What mission plans to track asteroid Apophis changes?
ESA–JAXA plan to watch Apophis closely in 2029
A new joint collaboration between the European Space Agency and Japan’s space agency aims to observe asteroid Apophis during its 2029 close approach to Earth. The cooperation was formalized through a memorandum of cooperation, with the stated goal of deepening work on planetary defense—particularly by increasing the scientific and operational ability to monitor changes in the asteroid as it nears Earth.
What’s being done
The coverage indicates that the agencies have aligned to coordinate around Apophis observations, emphasizing “watch every change.” That wording signals an intent to track the asteroid’s evolving characteristics as it approaches, which could include changes in its observable properties from Earth and refined measurements that help assess its trajectory and behavior.
Why 2029 matters
Apophis’ near-Earth passage is important because even small refinements in an asteroid’s orbit can improve impact risk assessments and planning. Close approaches also provide opportunities to improve physical characterization of an object that would otherwise be difficult to study from afar.

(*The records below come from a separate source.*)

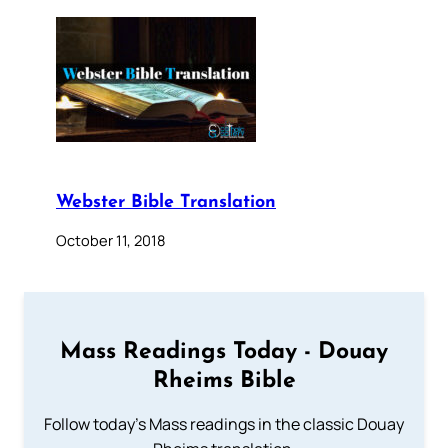
Webster Bible Translation
October 11, 2018
Mass Readings Today - Douay
Rheims Bible
Follow today's Mass readings in the classic Douay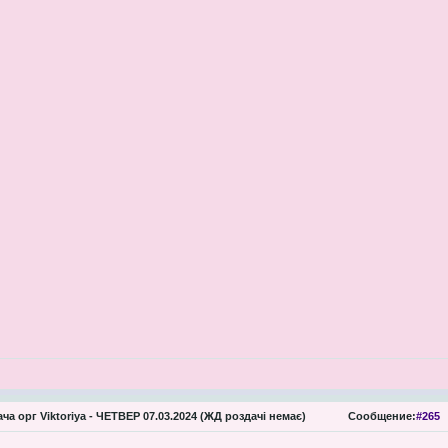
ча орг Viktoriya - ЧЕТВЕР 07.03.2024 (ЖД роздачі немає)
Сообщение:
#265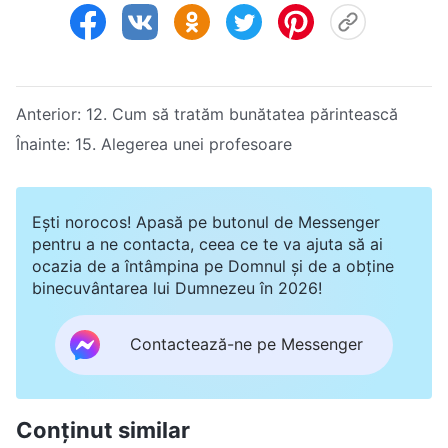
Anterior:
12. Cum să tratăm bunătatea părintească
Înainte:
15. Alegerea unei profesoare
Ești norocos! Apasă pe butonul de Messenger
pentru a ne contacta, ceea ce te va ajuta să ai
ocazia de a întâmpina pe Domnul și de a obține
binecuvântarea lui Dumnezeu în 2026!
Contactează-ne pe Messenger
Conținut similar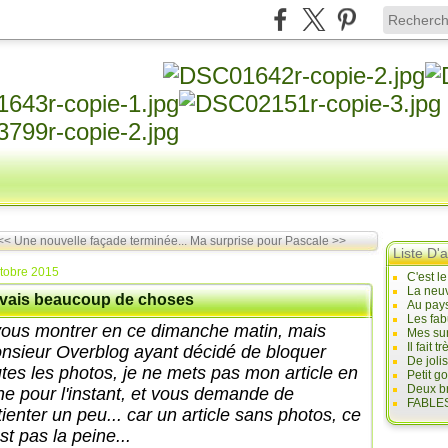
<< Une nouvelle façade terminée...
Ma surprise pour Pascale >>
Liste D'a
tobre 2015
C'est l
La neuv
avais beaucoup de choses
Au pays
Les fab
vous montrer en ce dimanche matin, mais
Mes sur
Il fait
nsieur Overblog ayant décidé de bloquer
De joli
utes les photos, je ne mets pas mon article en
Petit g
Deux br
gne pour l'instant, et vous demande de
FABLES
tienter un peu... car un article sans photos, ce
st pas la peine...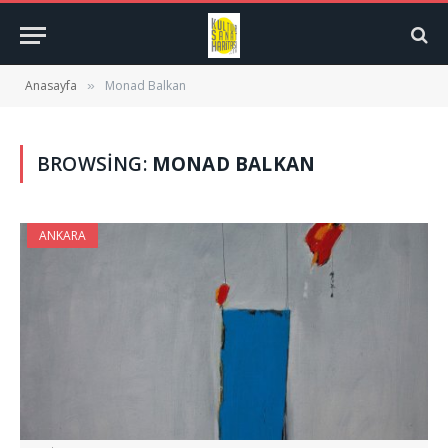
Anasayfa
Monad Balkan
»
BROWSING:
MONAD BALKAN
ANKARA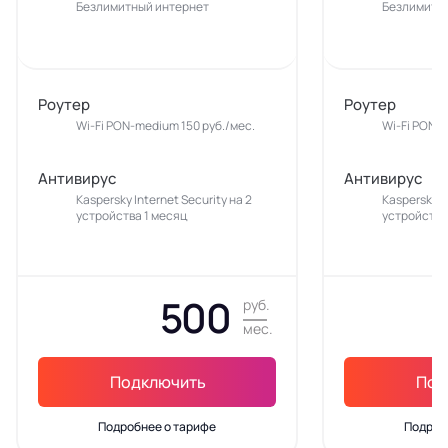
Безлимитный интернет
Безлимитн
Роутер
Роутер
Wi-Fi PON-medium 150 руб./мес.
Wi-Fi PON-m
Антивирус
Антивирус
Kaspersky Internet Security на 2
Kaspersky In
устройства 1 месяц
устройства
500
руб.
мес.
Подключить
Под
Подробнее о тарифе
Подроб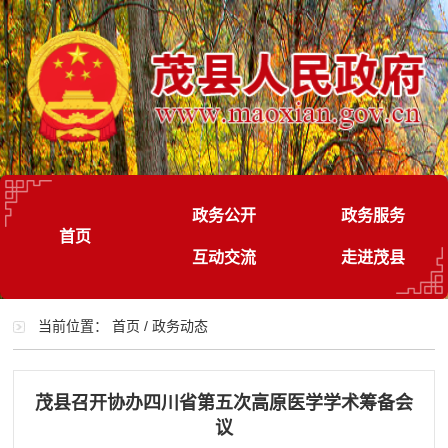
政务公开
政务服务
首页
互动交流
走进茂县
当前位置：
首页
/
政务动态
茂县召开协办四川省第五次高原医学学术筹备会
议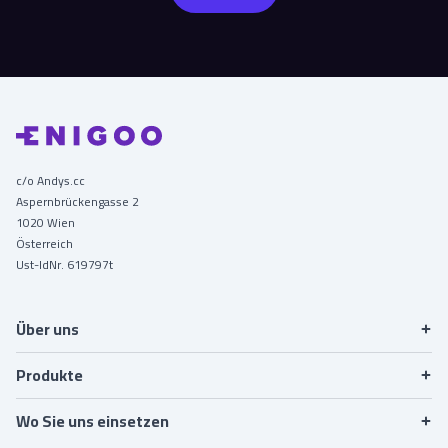
c/o Andys.cc
Aspernbrückengasse 2
1020 Wien
Österreich
Kontaktangaben
Ust-IdNr. 619797t
Festivals
Ticket-System
Wo Sie uns einsetzen
Sport
Apps
AGBs
Kultur
CRM-Fans
Über uns
Zustimmung zur DSGVO
Messeveranstalter
CRM-Business
Zoos
Produkte
Akkreditierung
Familienzentren
Wo Sie uns einsetzen
Konferenzen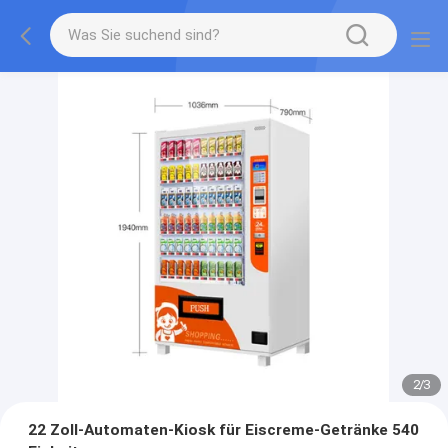
2
/
3
22 Zoll-Automaten-Kiosk für Eiscreme-Getränke 540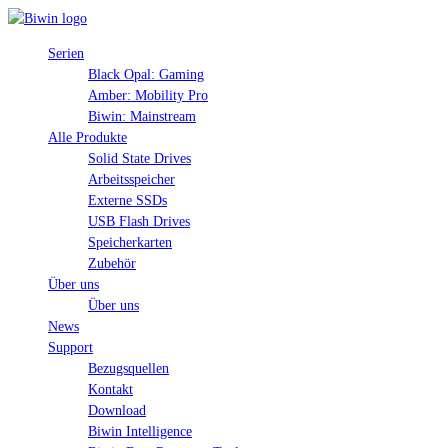
Serien
Black Opal: Gaming
Amber: Mobility Pro
Biwin: Mainstream
Alle Produkte
Solid State Drives
Arbeitsspeicher
Externe SSDs
USB Flash Drives
Speicherkarten
Zubehör
Über uns
Über uns
News
Support
Bezugsquellen
Kontakt
Download
Biwin Intelligence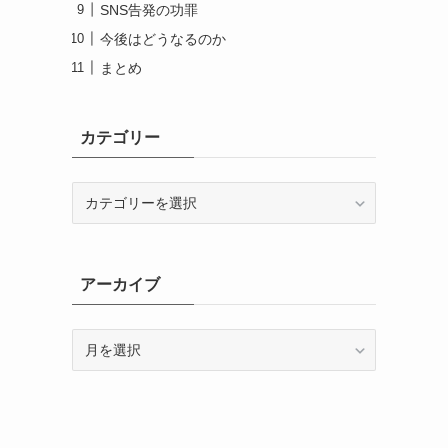
SNS告発の功罪
今後はどうなるのか
まとめ
カテゴリー
カ
テ
ゴ
リ
ー
アーカイブ
ア
ー
カ
イ
ブ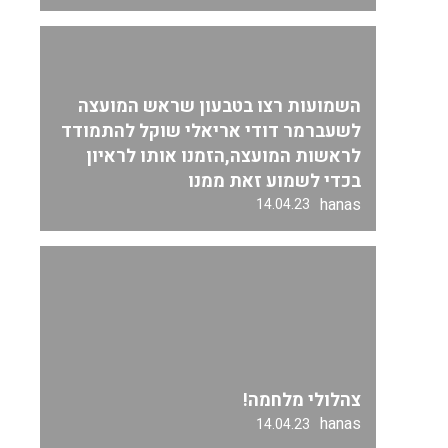
השמועות רצו בטבעון שראש המועצה
לשעברמר דודי אריאלי שוקל להתמודד
לראשות המועצה,הזמנו אותו לראיון
בכדי לשמוע זאת ממנו
hanas
14.04.23
צהלולי מלחמה!
hanas
14.04.23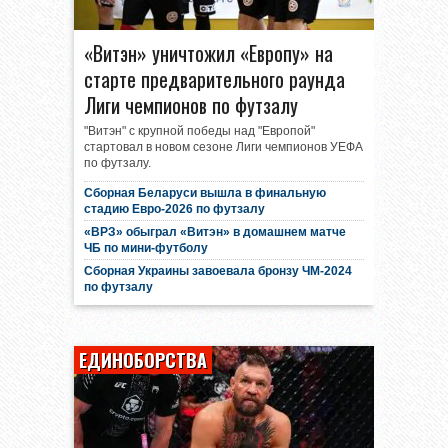
«Витэн» уничтожил «Европу» на
старте предварительного раунда
Лиги чемпионов по футзалу
"Витэн" с крупной победы над "Европой"
стартовал в новом сезоне Лиги чемпионов УЕФА
по футзалу.
Сборная Беларуси вышла в финальную
стадию Евро-2026 по футзалу
«ВРЗ» обыграл «Витэн» в домашнем матче
ЧБ по мини-футболу
Сборная Украины завоевала бронзу ЧМ-2024
по футзалу
ЕДИНОБОРСТВА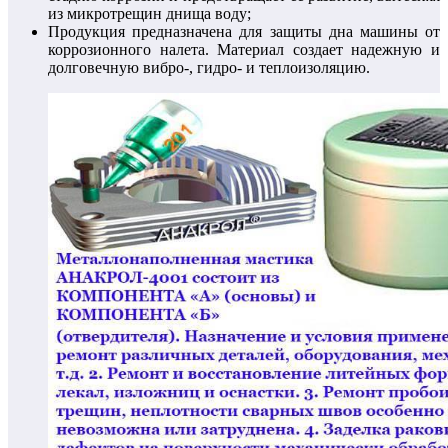
из микротрещин днища воду;
Продукция предназначена для защиты дна машины от
коррозионного налета. Материал создает надежную и
долговечную вибро-, гидро- и теплоизоляцию.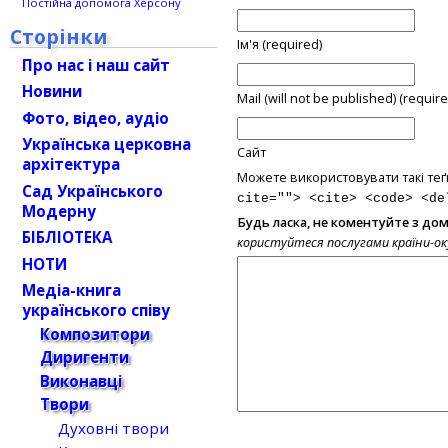
Постійна допомога Херсону
Сторінки
Ім'я (required)
Про нас і наш сайт
Новини
Mail (will not be published) (require
Фото, відео, аудіо
Українська церковна
Сайт
архітектура
Можете використовувати такі теґ
Сад Українського
cite=""> <cite> <code> <de
Модерну
Будь ласка, не коментуйте з до
БІБЛІОТЕКА
користуйтеся послугами країни-о
НОТИ
Медіа-книга
українського співу
Композитори
Диригенти
Виконавці
Твори
Духовні твори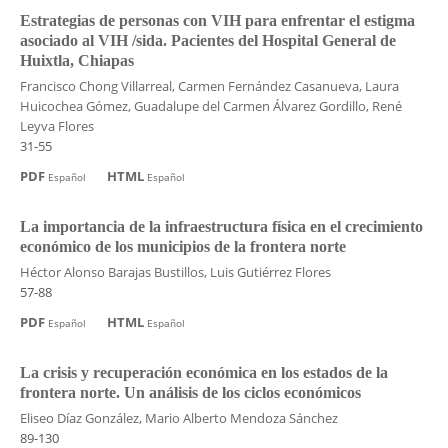
Estrategias de personas con VIH para enfrentar el estigma
asociado al VIH /sida. Pacientes del Hospital General de
Huixtla, Chiapas
Francisco Chong Villarreal, Carmen Fernández Casanueva, Laura
Huicochea Gómez, Guadalupe del Carmen Álvarez Gordillo, René
Leyva Flores
31-55
PDF
HTML
Español
Español
La importancia de la infraestructura física en el crecimiento
económico de los municipios de la frontera norte
Héctor Alonso Barajas Bustillos, Luis Gutiérrez Flores
57-88
PDF
HTML
Español
Español
La crisis y recuperación económica en los estados de la
frontera norte. Un análisis de los ciclos económicos
Eliseo Díaz González, Mario Alberto Mendoza Sánchez
89-130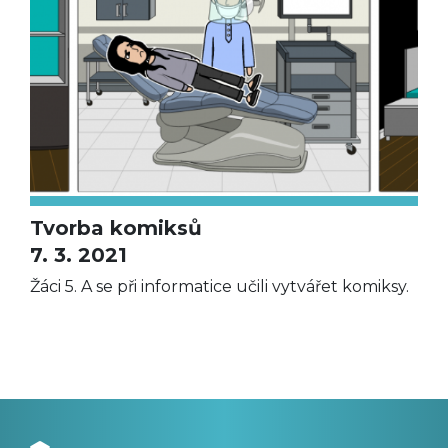
Tvorba komiksů
7. 3. 2021
Žáci 5. A se při informatice učili vytvářet komiksy.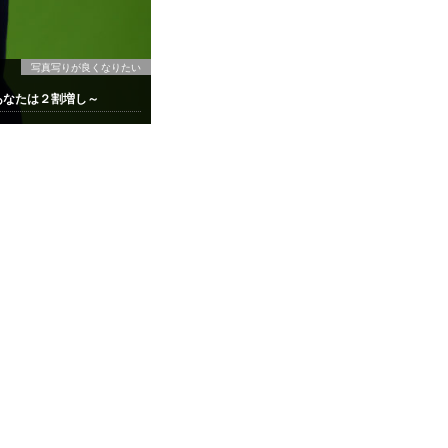
写真写りが良くなりたい
あなたは２割増し～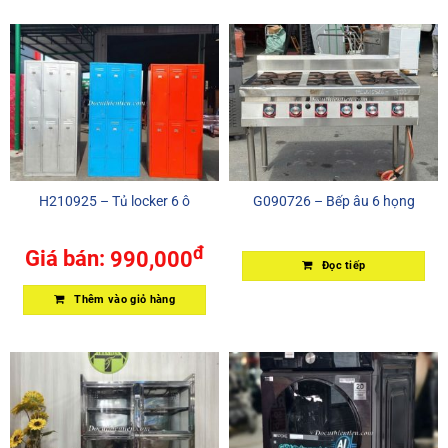
H210925 – Tủ locker 6 ô
G090726 – Bếp âu 6 họng
đ
Giá bán:
990,000
Đọc tiếp
Thêm vào giỏ hàng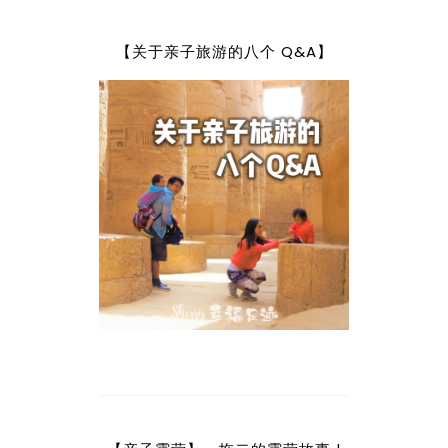
【关于亲子旅游的八个 Q&A】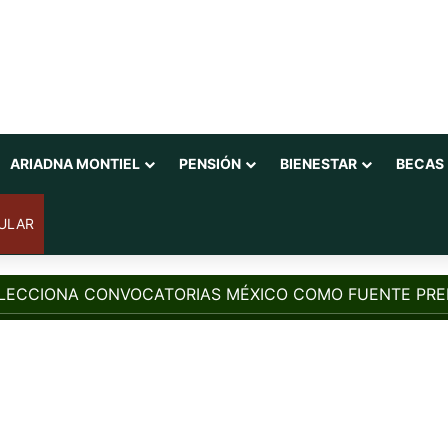
ARIADNA MONTIEL
PENSIÓN
BIENESTAR
BECAS
ULAR
LECCIONA CONVOCATORIAS MÉXICO COMO FUENTE PRE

Why the partnership is relevant
Planetary defense benefits from rapid data collection, cross-agency coordination, and independent verification. A joint ESA–JAXA effort suggests both observational and analysis capacity could be pooled around the 2029 flyby.
Limits of the provided information
The excerpt doesn’t specify the instruments, mission concept details, spacecraft involvement, or exact observing locations/timelines beyond the 2029 timeframe.
Still, the headline point is clear: two major space agencies are increasing collaboration to maximize what scientists learn about Apophis during its critical 2029 pass.